I’m very happy to see improved FFI in the 2017 goals.
In that area one thing that bugs me to no end is that pub extern "C" fn
is not sufficient for C interoperability*.
*
(I know I could probably find Rust’s internal hashed name somehow and use that in C, but that just makes Rust/C interoperability even less usable).
Rust’s unique strength is in ability to create a library usable directly from C/C++ (and other languages via FFI), but in such case declarations of all API functions require #[no_mangle]
.
I’m fully aware that calling convention and name mangling are orthogonal concepts in theory. However, in Rust they aren’t orthogonal already, because function declarations it extern "C" {}
imply mangling automagically (which is very handy).
In Rust pub extern "C" fn
ends up creating an exotic mixed combination, instead of satisfying the most common use case of compatibility with C.
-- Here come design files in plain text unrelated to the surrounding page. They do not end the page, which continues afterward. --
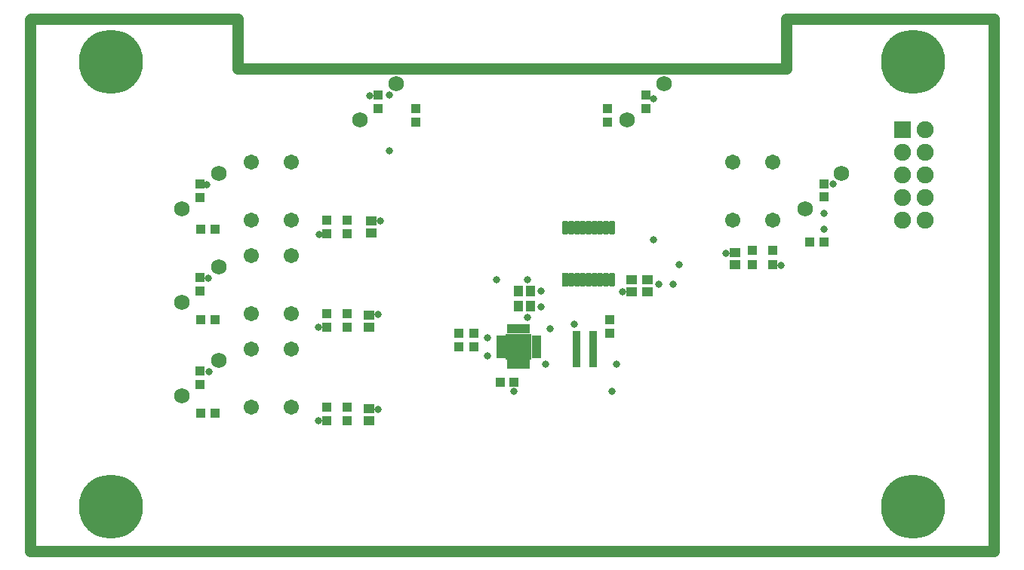
<source format=gts>
G04*
G04 #@! TF.GenerationSoftware,Altium Limited,Altium Designer,20.0.11 (256)*
G04*
G04 Layer_Color=8388736*
%FSLAX25Y25*%
%MOIN*%
G70*
G01*
G75*
%ADD27C,0.04921*%
%ADD28R,0.04537X0.04143*%
%ADD29R,0.03950X0.01981*%
%ADD30R,0.01981X0.03950*%
%ADD31R,0.11430X0.11430*%
%ADD32R,0.04147X0.04147*%
%ADD33R,0.04147X0.04147*%
%ADD34R,0.03950X0.03950*%
%ADD35R,0.03800X0.02200*%
%ADD36R,0.04143X0.04537*%
G04:AMPARAMS|DCode=37|XSize=25.72mil|YSize=63.12mil|CornerRadius=8.43mil|HoleSize=0mil|Usage=FLASHONLY|Rotation=180.000|XOffset=0mil|YOffset=0mil|HoleType=Round|Shape=RoundedRectangle|*
%AMROUNDEDRECTD37*
21,1,0.02572,0.04626,0,0,180.0*
21,1,0.00886,0.06312,0,0,180.0*
1,1,0.01686,-0.00443,0.02313*
1,1,0.01686,0.00443,0.02313*
1,1,0.01686,0.00443,-0.02313*
1,1,0.01686,-0.00443,-0.02313*
%
%ADD37ROUNDEDRECTD37*%
%ADD38R,0.02572X0.06312*%
%ADD39C,0.06800*%
%ADD40C,0.06706*%
%ADD41C,0.07493*%
%ADD42R,0.07493X0.07493*%
%ADD43C,0.28359*%
%ADD44C,0.03162*%
D27*
X-787Y-584D02*
X425098D01*
X-787D02*
Y234259D01*
X-394Y234653D01*
X91043D01*
X333169Y212704D02*
Y234653D01*
X91043Y212704D02*
Y234653D01*
Y212704D02*
X333169D01*
Y234653D02*
X425098D01*
X425098Y-584D01*
D28*
X272146Y119200D02*
D03*
Y113885D02*
D03*
X265059Y119200D02*
D03*
Y113885D02*
D03*
X310531Y126088D02*
D03*
Y131403D02*
D03*
X150098Y139869D02*
D03*
Y145184D02*
D03*
X149114Y98334D02*
D03*
Y103649D02*
D03*
Y56995D02*
D03*
Y62310D02*
D03*
D29*
X207185Y93609D02*
D03*
Y91641D02*
D03*
Y89672D02*
D03*
Y87704D02*
D03*
Y85735D02*
D03*
X222933D02*
D03*
Y87704D02*
D03*
Y89672D02*
D03*
Y91641D02*
D03*
Y93609D02*
D03*
D30*
X211122Y81798D02*
D03*
X213090D02*
D03*
X215059D02*
D03*
X217027D02*
D03*
X218996D02*
D03*
Y97546D02*
D03*
X217027D02*
D03*
X215059D02*
D03*
X213090D02*
D03*
X211122D02*
D03*
D31*
X215059Y89672D02*
D03*
D32*
X169783Y188885D02*
D03*
Y194987D02*
D03*
X327264Y126090D02*
D03*
Y132192D02*
D03*
X318406D02*
D03*
Y126090D02*
D03*
X254429Y188885D02*
D03*
Y194987D02*
D03*
X139272Y145775D02*
D03*
Y139672D02*
D03*
X130413D02*
D03*
Y145775D02*
D03*
Y98334D02*
D03*
Y104436D02*
D03*
X139272D02*
D03*
Y98334D02*
D03*
Y63098D02*
D03*
Y56995D02*
D03*
X130413D02*
D03*
Y63098D02*
D03*
X195374Y89672D02*
D03*
Y95775D02*
D03*
X188484D02*
D03*
Y89672D02*
D03*
D33*
X80905Y101483D02*
D03*
X74803D02*
D03*
X80905Y141641D02*
D03*
X74803D02*
D03*
X213090Y73924D02*
D03*
X206988D02*
D03*
X343799Y135932D02*
D03*
X349902D02*
D03*
X80905Y60145D02*
D03*
X74803D02*
D03*
D34*
X255413Y101546D02*
D03*
Y95641D02*
D03*
X74272Y78846D02*
D03*
Y72940D02*
D03*
Y120184D02*
D03*
Y114278D02*
D03*
Y161523D02*
D03*
Y155617D02*
D03*
X153012Y194987D02*
D03*
Y200893D02*
D03*
X271161Y194987D02*
D03*
Y200893D02*
D03*
X349902Y155814D02*
D03*
Y161720D02*
D03*
D35*
X247950Y81641D02*
D03*
Y83641D02*
D03*
Y85641D02*
D03*
Y87641D02*
D03*
Y89641D02*
D03*
Y91641D02*
D03*
Y93641D02*
D03*
Y95641D02*
D03*
X240650D02*
D03*
Y93641D02*
D03*
Y91641D02*
D03*
Y89641D02*
D03*
Y87641D02*
D03*
Y85641D02*
D03*
Y83641D02*
D03*
Y81641D02*
D03*
D36*
X215059Y107586D02*
D03*
X220374D02*
D03*
X215059Y114279D02*
D03*
X220374D02*
D03*
D37*
X256201Y142428D02*
D03*
X253642D02*
D03*
X251083D02*
D03*
X248524D02*
D03*
X245965D02*
D03*
X243406D02*
D03*
X240846D02*
D03*
X238287D02*
D03*
X235728D02*
D03*
X256201Y119200D02*
D03*
X253642D02*
D03*
X251083D02*
D03*
X248524D02*
D03*
X245965D02*
D03*
X243406D02*
D03*
X240846D02*
D03*
X238287D02*
D03*
D38*
X235728D02*
D03*
D39*
X357776Y166444D02*
D03*
X341634Y150696D02*
D03*
X279232Y205814D02*
D03*
X263090Y190066D02*
D03*
X161122Y205814D02*
D03*
X144980Y190066D02*
D03*
X82579Y83767D02*
D03*
X66437Y68019D02*
D03*
X82579Y125105D02*
D03*
X66437Y109357D02*
D03*
X82579Y166444D02*
D03*
X66437Y150696D02*
D03*
D40*
X114665Y145775D02*
D03*
Y171365D02*
D03*
X96949D02*
D03*
Y145775D02*
D03*
X114665Y104436D02*
D03*
Y130027D02*
D03*
X96949D02*
D03*
Y104436D02*
D03*
X114665Y63098D02*
D03*
Y88688D02*
D03*
X96949D02*
D03*
Y63098D02*
D03*
X309547Y145775D02*
D03*
Y171365D02*
D03*
X327264D02*
D03*
Y145775D02*
D03*
D41*
X384784Y145657D02*
D03*
Y155657D02*
D03*
Y165656D02*
D03*
Y175656D02*
D03*
X394784Y185656D02*
D03*
Y175656D02*
D03*
Y165656D02*
D03*
Y155657D02*
D03*
Y145657D02*
D03*
D42*
X384784Y185656D02*
D03*
D43*
X389272Y215656D02*
D03*
X34941Y18806D02*
D03*
X389272D02*
D03*
X34941Y215656D02*
D03*
D44*
X274618Y136945D02*
D03*
X116240Y212704D02*
D03*
X218504Y86614D02*
D03*
X212598Y92520D02*
D03*
X424705Y214968D02*
D03*
Y195283D02*
D03*
Y175598D02*
D03*
Y155912D02*
D03*
Y136228D02*
D03*
Y116542D02*
D03*
Y96857D02*
D03*
Y77172D02*
D03*
Y57487D02*
D03*
Y37802D02*
D03*
Y18117D02*
D03*
Y492D02*
D03*
X393701Y0D02*
D03*
X374016D02*
D03*
X354331D02*
D03*
X334646D02*
D03*
X314961D02*
D03*
X295276D02*
D03*
X275590D02*
D03*
X259069Y-131D02*
D03*
X236221Y0D02*
D03*
X216535D02*
D03*
X196850D02*
D03*
X177165D02*
D03*
X157480D02*
D03*
X137795D02*
D03*
X118110D02*
D03*
X98425D02*
D03*
X78740D02*
D03*
X59055D02*
D03*
X39370D02*
D03*
X19685D02*
D03*
X0D02*
D03*
Y17625D02*
D03*
Y37310D02*
D03*
Y56995D02*
D03*
Y76680D02*
D03*
Y96365D02*
D03*
Y116050D02*
D03*
Y135735D02*
D03*
Y155420D02*
D03*
Y175105D02*
D03*
Y194790D02*
D03*
Y214475D02*
D03*
Y234160D02*
D03*
X424705D02*
D03*
X153051Y62113D02*
D03*
X126673Y56995D02*
D03*
Y98334D02*
D03*
X153051Y103846D02*
D03*
X153839Y145184D02*
D03*
X127067Y139279D02*
D03*
X77461Y161326D02*
D03*
X77854Y119987D02*
D03*
X78248Y78649D02*
D03*
X149282Y200696D02*
D03*
X274705Y199121D02*
D03*
X331004Y125499D02*
D03*
X306594Y131011D02*
D03*
X353839Y161523D02*
D03*
X218996Y119200D02*
D03*
X205217D02*
D03*
X201279Y93609D02*
D03*
Y85735D02*
D03*
X157972Y200893D02*
D03*
Y176286D02*
D03*
X224902Y107389D02*
D03*
Y114279D02*
D03*
X218996Y102468D02*
D03*
X239665Y99515D02*
D03*
X228839Y97546D02*
D03*
X285925Y125967D02*
D03*
X260835Y113885D02*
D03*
X277067Y117231D02*
D03*
X283179D02*
D03*
X349902Y141631D02*
D03*
Y148727D02*
D03*
X256398Y69987D02*
D03*
X213090D02*
D03*
X258366Y81798D02*
D03*
X226870Y81798D02*
D03*
X91043Y234160D02*
D03*
X333366D02*
D03*
X392421D02*
D03*
X372736D02*
D03*
X353051D02*
D03*
X333366Y212704D02*
D03*
X313681D02*
D03*
X293996D02*
D03*
X274311D02*
D03*
X254626D02*
D03*
X17815Y234160D02*
D03*
X37500D02*
D03*
X57185D02*
D03*
X76870D02*
D03*
X91043Y212704D02*
D03*
X135925D02*
D03*
X155610D02*
D03*
X175295D02*
D03*
X194980D02*
D03*
X214665D02*
D03*
X234941D02*
D03*
M02*

</source>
Inconsistent mangling defaults for extern "C"
also means that this:
pub extern "C" fn foo() {};
won’t link with this:
extern "C" { fn foo(); }
To me that’s a language wart: similar syntax has different meaning in different contexts, and the shortest and most obvious syntax (especially for users familiar with C++) does not seem to work and causes a link error (and link errors aren’t nearly as nice as other errors in Rust).
To me adding #[no_mangle]
to C functions is as practical as having to add #[no_ternary]
to usize
.
I’m proposing:
-
No change for
extern "C"
that isn’t “public” (this form is commonly used for callbacks). -
Add
#[mangle]
to preserve orthogonality of calling convention and mangling, so that it’s still possible to have Rust-specific symbol name with foreign calling convention. -
Have a transition period where
pub extern "C"
without#[mangle]
causes a warning. It’d logically complement the existing warning for privateextern "C"
having#[no_mangle]
. -
Make “public”
pub extern "C" fn
default to no name mangling (which would make it consistent withextern "C" {}
in Rust and C++).
I’m not sure about exact definition of “public”. Does pub extern
in a private module count as public? pub(restrict)
? For interoperability with C this is only important for symbols exported from the crate.
While it’s theoretically a breaking change, I think it’s very unlikely to break anything in practice. Admittedly, if it breaks, it would be due to a duplicate symbol, which is an ugly error to have.
In case breaking change is unacceptable, then a minimal proposal is:
- Add
#[mangle]
(or maybe#[mangle(Rust)]
/#[mangle(C)]
). It will allow linters to flag uses ofpub extern "C"
that don’t also specify what name mangling is required. This way a forgotten#[no_mangle]
can be found other than by a linker error.